● TASK STATEMENT: List each line below that contains the word "تركيب".

EXTRACTED INFORMATION: Begin

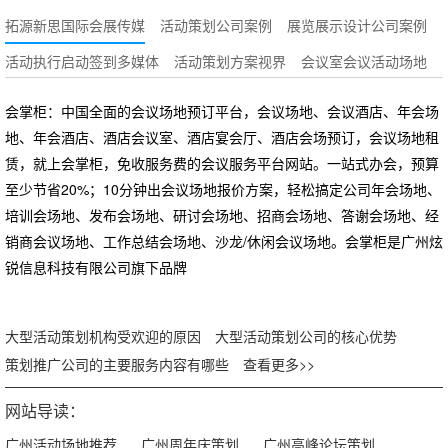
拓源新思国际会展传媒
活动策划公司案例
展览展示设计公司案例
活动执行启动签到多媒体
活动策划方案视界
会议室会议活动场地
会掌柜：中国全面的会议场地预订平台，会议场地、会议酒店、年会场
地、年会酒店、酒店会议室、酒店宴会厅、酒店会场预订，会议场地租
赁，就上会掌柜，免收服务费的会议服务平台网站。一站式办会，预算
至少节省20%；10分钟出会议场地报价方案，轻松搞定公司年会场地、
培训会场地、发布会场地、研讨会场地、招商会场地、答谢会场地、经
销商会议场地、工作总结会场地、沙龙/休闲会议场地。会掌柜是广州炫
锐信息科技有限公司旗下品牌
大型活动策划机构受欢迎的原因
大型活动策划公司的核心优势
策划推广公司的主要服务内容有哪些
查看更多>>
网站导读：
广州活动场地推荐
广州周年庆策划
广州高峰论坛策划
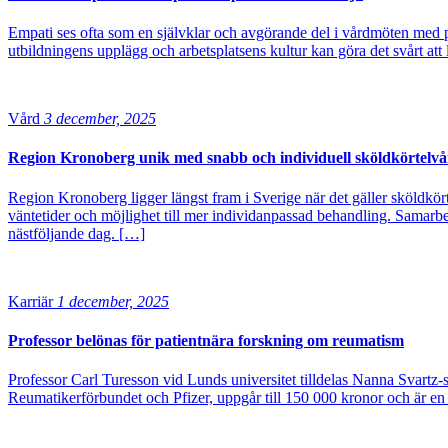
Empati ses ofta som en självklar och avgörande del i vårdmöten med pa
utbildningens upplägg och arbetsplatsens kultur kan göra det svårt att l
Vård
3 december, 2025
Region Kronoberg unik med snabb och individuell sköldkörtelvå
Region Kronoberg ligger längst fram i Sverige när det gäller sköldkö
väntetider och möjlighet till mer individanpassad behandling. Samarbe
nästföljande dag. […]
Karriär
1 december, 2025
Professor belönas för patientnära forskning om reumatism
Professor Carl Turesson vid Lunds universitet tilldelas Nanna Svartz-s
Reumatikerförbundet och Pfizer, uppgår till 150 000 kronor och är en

EXTRACTED INFORMATION: End
EXTRACTED INFORMATION: Begin

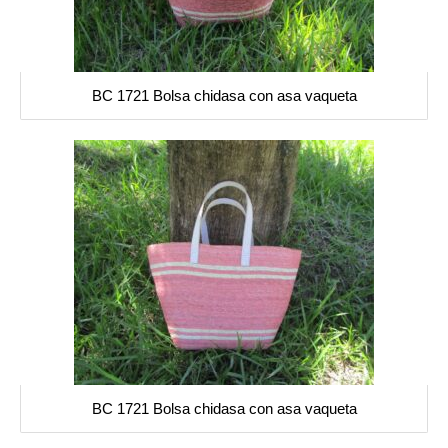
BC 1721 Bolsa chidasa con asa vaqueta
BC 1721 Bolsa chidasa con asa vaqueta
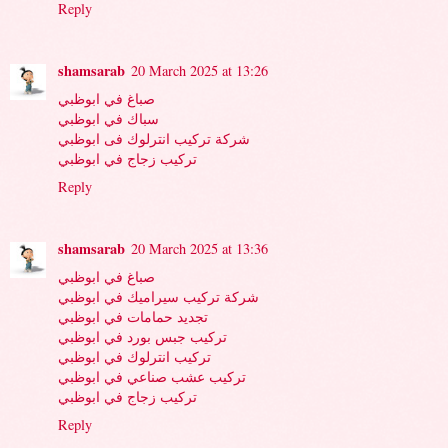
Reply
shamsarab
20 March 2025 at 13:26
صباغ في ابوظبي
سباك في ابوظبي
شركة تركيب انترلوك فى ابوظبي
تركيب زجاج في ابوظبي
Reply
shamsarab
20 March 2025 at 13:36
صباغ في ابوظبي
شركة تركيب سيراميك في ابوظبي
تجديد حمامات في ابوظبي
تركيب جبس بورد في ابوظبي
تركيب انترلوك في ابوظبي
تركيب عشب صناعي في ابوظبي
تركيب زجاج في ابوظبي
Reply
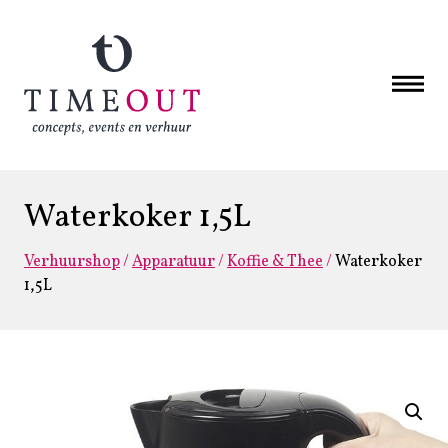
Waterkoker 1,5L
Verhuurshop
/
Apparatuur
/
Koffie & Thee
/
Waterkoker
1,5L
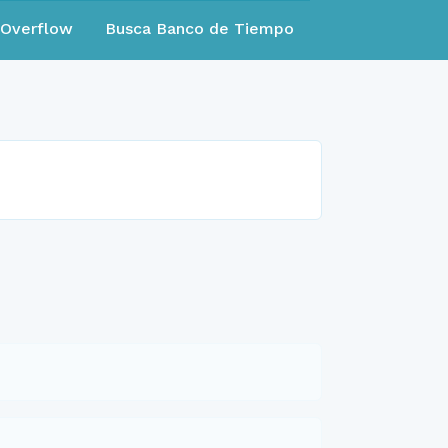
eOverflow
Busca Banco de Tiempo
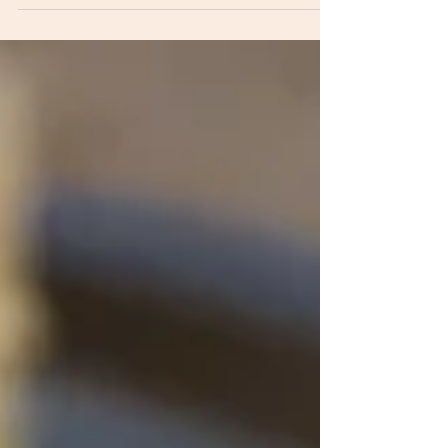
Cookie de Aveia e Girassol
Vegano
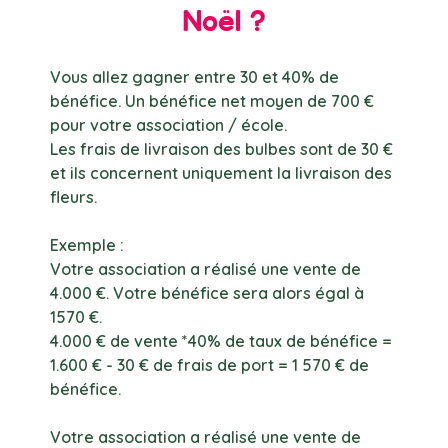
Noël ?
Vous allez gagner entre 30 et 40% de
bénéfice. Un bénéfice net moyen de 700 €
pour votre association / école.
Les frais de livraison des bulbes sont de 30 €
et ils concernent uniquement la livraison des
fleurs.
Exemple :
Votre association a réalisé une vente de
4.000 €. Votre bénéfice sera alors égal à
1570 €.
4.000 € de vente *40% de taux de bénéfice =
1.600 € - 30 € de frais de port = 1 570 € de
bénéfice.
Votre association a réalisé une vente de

EXTRACTED INFORMATION: End

● ANSWER FOR THIS EXERCISE:
شركة تركيب انترلوك فى ابوظبي
تركيب زجاج في ابوظبي
شركة تركيب سيراميك في ابوظبي
تركيب جبس بورد في ابوظبي
تركيب انترلوك في ابوظبي
تركيب عشب صناعي في ابوظبي
تركيب زجاج في ابوظبي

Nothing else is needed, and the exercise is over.